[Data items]
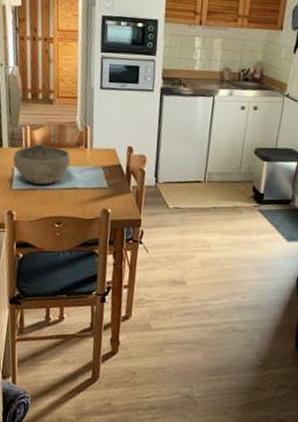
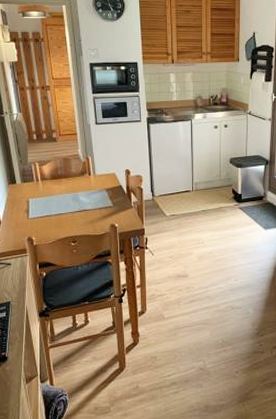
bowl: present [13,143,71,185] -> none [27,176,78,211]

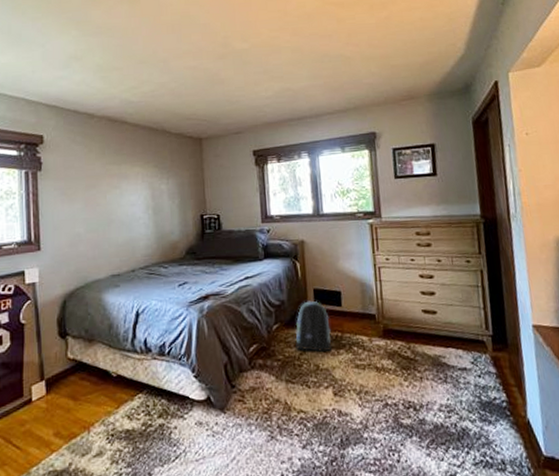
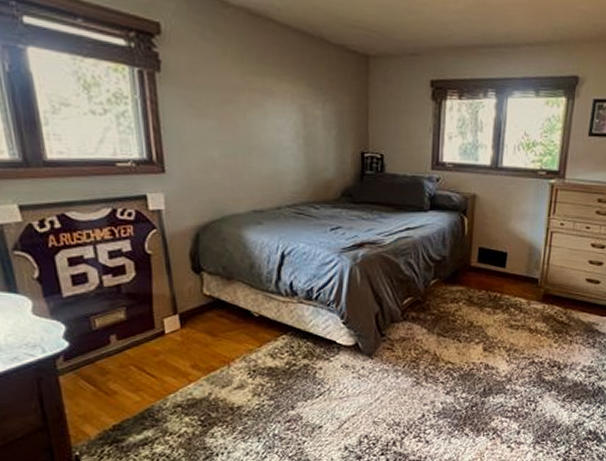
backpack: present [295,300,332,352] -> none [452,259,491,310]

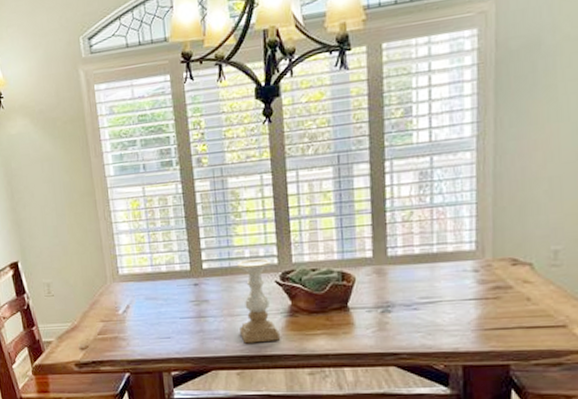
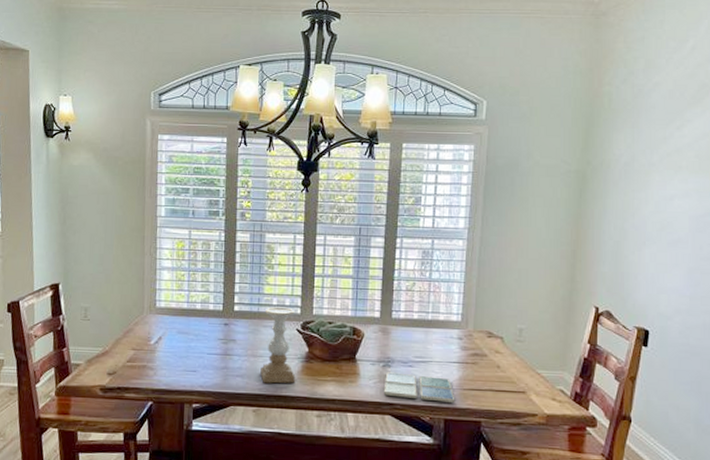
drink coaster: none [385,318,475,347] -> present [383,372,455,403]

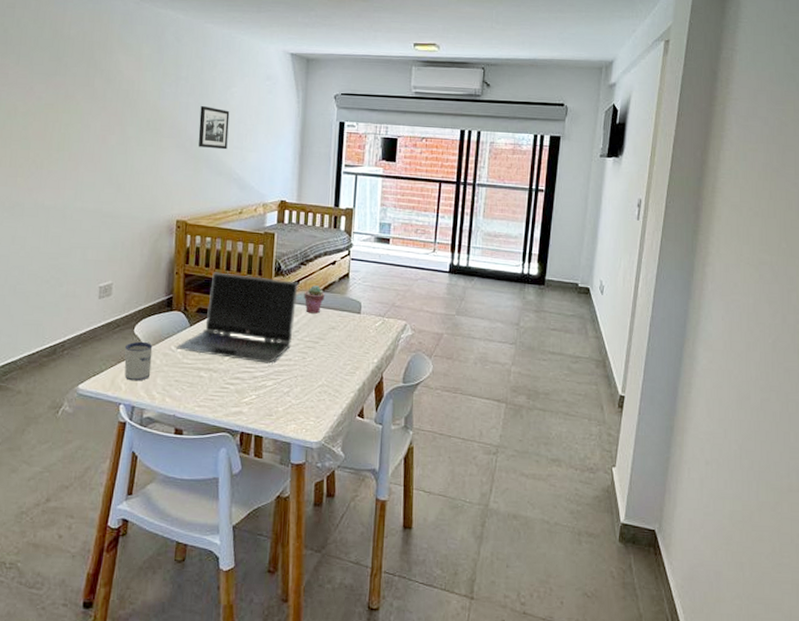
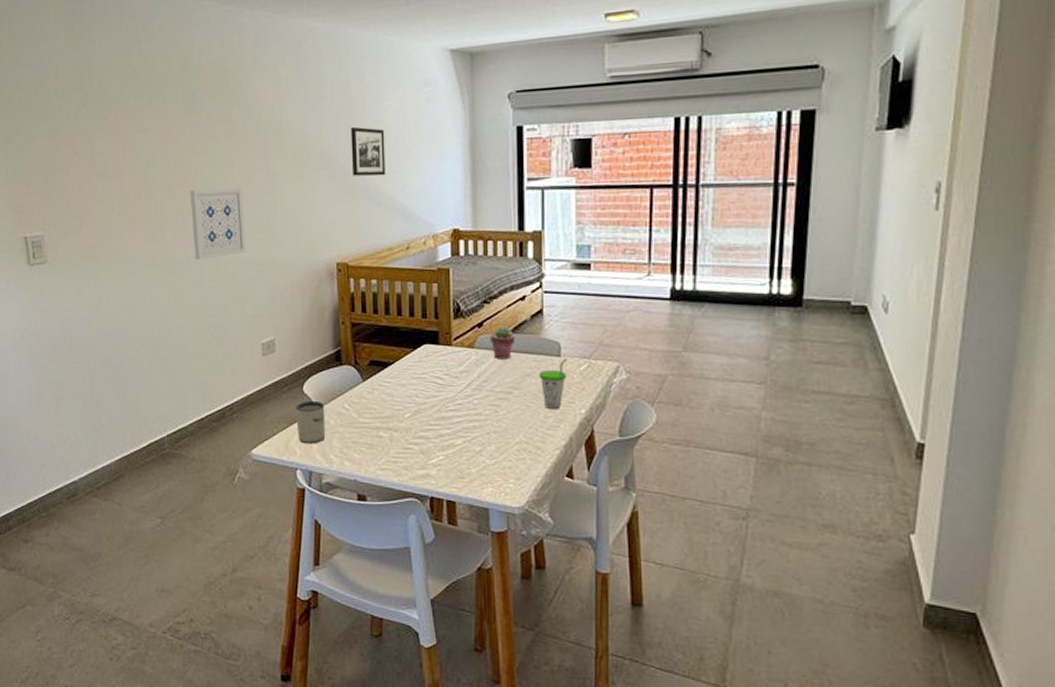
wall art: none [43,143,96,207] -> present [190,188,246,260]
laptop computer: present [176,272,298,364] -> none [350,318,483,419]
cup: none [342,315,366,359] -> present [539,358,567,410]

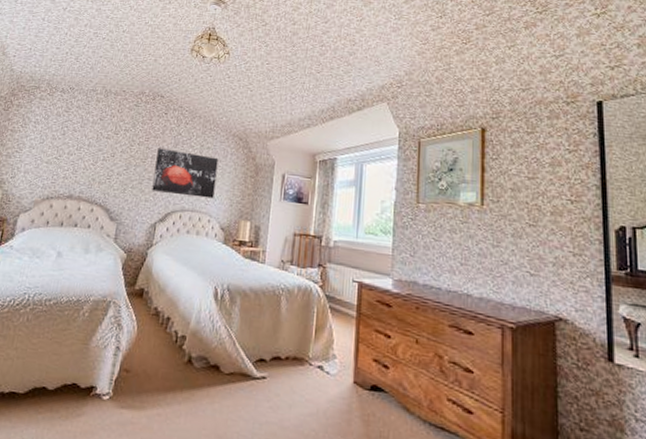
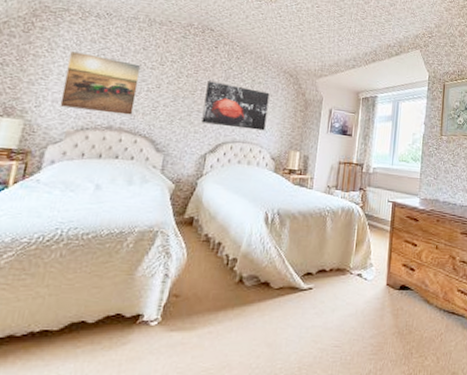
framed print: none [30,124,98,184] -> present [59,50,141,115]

_Exercise aim_
Every line from the one with "backpack: present [295,300,332,352]" to the end of the records above should be restated word for word, and no picture belongs in the copy.

_Solution for this task_
backpack: present [295,300,332,352] -> none [452,259,491,310]

drink coaster: none [385,318,475,347] -> present [383,372,455,403]

wall art: none [43,143,96,207] -> present [190,188,246,260]
laptop computer: present [176,272,298,364] -> none [350,318,483,419]
cup: none [342,315,366,359] -> present [539,358,567,410]

framed print: none [30,124,98,184] -> present [59,50,141,115]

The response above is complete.